• **Task directions**
In how many lines of these records does the word "ścieki" appear? Give the number by itself.

• **Exercise data**
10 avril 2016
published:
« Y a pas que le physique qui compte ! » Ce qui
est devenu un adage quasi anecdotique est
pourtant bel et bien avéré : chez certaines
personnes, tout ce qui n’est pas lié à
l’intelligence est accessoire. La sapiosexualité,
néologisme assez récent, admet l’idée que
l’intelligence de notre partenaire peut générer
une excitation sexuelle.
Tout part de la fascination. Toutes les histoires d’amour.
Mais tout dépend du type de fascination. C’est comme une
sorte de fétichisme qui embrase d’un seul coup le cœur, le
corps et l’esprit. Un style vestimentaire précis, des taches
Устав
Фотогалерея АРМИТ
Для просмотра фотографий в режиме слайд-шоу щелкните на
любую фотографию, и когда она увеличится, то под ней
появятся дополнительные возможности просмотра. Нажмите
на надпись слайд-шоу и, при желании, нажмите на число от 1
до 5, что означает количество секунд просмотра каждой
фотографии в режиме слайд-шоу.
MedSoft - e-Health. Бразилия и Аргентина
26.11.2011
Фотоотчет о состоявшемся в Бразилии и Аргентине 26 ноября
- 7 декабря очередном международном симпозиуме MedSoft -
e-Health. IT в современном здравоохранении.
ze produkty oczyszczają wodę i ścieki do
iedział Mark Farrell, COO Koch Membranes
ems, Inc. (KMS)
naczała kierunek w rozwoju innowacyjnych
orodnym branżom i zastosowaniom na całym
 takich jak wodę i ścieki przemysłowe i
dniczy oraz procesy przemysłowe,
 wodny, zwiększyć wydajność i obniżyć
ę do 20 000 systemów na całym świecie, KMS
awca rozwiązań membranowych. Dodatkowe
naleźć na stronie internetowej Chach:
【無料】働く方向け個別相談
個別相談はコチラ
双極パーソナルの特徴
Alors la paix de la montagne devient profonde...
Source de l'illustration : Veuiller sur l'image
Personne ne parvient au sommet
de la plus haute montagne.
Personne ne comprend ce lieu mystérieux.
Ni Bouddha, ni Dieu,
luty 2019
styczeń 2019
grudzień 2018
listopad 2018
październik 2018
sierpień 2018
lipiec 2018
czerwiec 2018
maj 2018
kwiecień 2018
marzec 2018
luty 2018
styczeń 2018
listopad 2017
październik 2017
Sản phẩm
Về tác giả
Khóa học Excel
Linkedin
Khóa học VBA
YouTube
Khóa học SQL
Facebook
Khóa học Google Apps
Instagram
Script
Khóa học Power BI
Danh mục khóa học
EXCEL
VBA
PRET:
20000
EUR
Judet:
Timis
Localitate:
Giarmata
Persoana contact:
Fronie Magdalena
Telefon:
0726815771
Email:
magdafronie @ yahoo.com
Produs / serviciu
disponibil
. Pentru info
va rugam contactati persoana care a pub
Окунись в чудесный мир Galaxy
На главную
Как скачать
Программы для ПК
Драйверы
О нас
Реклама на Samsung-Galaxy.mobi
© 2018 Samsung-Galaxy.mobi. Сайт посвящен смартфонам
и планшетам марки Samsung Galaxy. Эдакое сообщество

• **Answer below**
2